Zunächst also müssten liberale Realisten sich fragen, warum im freien Westen
rechte Führerinnen und Führer als Erlöser gefeiert werden – Trump, Le Pen,
Meloni e tutti quanti. Wovon sollen sie erlösen – von „unseren Werten“?
Herausfinden müsste man auch, warum sich Länder des Globalen Südens im
Ukraine-Krieg gegenüber dem transatlantischen Bündnis auffallend neutral
verhalten, darunter auch demokratische Staaten. Warum verteidigen sie nicht „unsere Werte“? Weil sie den Appell an Völkerrecht und Menschenrechte für
scheinheiliges Getue halten angesichts westlicher Gleichgültigkeit gegenüber
anderen Kriegen, zum Beispiel dem im Jemen? Weil sie den Krieg in der Ukraine
törichterweise als Konflikt zwischen den Imperialisten des Nordens
missverstehen? Wenn ja – wie kommen sie darauf?
Es
gibt noch mehr Fragen, die liberale Realisten angesichts der Weltordnungskrise
beantworten sollten, falls sie das Feld nicht der Wagenknecht-Linken oder den
nationalen Rechten überlassen wollen. Was genau versteht „der Westen“ unter
seinen fabelhaften universalistischen Werten? Gelten sie immer und überall oder
nur jeweils dann, wenn sie mit eigenen Interessen harmonieren? Wie begründet er
sie gegenüber jenen, für die die Menschenrechte nichts anderes sind als Lock-
und Botenstoffe zur Eroberung neuer Märkte?

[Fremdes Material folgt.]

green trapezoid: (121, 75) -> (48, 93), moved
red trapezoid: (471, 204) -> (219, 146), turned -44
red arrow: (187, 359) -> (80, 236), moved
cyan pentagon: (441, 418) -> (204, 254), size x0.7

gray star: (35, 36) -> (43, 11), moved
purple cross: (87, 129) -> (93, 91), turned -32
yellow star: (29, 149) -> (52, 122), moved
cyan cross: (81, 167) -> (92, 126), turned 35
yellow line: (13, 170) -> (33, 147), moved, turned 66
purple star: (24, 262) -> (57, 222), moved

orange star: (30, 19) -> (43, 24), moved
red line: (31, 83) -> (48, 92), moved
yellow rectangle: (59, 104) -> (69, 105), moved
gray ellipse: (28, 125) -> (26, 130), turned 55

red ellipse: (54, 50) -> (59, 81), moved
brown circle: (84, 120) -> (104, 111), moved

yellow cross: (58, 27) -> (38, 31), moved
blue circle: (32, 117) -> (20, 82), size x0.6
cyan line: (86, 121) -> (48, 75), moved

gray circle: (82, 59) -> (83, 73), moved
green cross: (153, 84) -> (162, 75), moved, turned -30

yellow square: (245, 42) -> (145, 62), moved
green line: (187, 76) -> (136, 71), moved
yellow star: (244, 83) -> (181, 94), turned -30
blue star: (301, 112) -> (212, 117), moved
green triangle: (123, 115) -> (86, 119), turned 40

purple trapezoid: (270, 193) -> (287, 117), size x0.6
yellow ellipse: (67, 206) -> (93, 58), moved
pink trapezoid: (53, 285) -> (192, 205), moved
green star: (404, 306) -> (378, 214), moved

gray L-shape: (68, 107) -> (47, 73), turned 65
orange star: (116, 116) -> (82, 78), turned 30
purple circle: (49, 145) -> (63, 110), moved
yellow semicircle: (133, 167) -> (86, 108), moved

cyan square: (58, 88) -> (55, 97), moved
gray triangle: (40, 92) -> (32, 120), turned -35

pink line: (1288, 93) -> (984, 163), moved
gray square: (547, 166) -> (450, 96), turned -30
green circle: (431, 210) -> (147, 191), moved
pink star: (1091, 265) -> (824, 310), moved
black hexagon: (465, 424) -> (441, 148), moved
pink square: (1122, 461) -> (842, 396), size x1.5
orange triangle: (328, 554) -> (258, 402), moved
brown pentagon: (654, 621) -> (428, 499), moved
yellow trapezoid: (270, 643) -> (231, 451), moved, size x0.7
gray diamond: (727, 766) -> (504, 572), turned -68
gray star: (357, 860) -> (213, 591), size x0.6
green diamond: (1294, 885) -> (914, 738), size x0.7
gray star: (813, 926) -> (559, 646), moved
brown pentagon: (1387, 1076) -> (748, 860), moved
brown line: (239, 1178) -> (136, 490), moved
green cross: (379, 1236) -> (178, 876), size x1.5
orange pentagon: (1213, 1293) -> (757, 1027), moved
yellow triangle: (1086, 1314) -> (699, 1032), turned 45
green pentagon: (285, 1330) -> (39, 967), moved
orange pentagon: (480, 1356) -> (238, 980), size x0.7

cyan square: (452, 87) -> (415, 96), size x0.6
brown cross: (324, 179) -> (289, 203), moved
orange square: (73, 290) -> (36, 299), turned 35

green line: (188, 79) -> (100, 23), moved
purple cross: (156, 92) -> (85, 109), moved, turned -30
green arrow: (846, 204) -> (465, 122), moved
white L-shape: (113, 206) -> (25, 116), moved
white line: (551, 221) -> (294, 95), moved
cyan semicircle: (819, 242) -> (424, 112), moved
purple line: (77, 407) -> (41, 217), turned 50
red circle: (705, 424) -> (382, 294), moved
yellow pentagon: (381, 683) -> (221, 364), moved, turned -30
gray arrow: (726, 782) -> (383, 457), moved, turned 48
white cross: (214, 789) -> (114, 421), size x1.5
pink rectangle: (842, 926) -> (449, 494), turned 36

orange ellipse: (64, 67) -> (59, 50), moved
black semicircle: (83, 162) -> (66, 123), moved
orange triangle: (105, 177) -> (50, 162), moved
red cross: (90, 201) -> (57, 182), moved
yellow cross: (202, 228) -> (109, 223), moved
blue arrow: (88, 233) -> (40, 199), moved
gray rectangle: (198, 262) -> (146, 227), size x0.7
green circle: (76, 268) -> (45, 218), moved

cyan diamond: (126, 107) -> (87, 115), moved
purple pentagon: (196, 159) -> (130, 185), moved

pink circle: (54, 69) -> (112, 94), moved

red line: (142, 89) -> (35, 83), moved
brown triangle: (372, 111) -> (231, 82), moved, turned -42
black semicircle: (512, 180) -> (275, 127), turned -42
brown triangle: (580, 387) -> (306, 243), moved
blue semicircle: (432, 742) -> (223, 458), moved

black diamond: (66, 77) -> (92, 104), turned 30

Und weiter: Wie lässt sich ein
globales Rechtssystem demokratisieren, das derzeit so transparent ist „wie eine
Schüssel Spaghetti“, wie es die Juristin Katharina Pistor formuliert? Ein
Rechtssystem, das es den Reichsten der Reichen erlaubt, sich der Refinanzierung
ihrer Gemeinwesen zu entziehen. Oder um das Undenkbare zu denken: Wie sieht
eine Welt aus, in der ein demokratisches, über seine unverzeihlichen Verbrechen
aufgeklärtes Post-Putin-Russland dabei behilflich ist, die gefährlichste
Hypermacht der Welt zu bekämpfen – die Erderhitzung?
Es
stimmt, normale Menschen wollen keinen Krieg. Auch keinen gegen die Natur.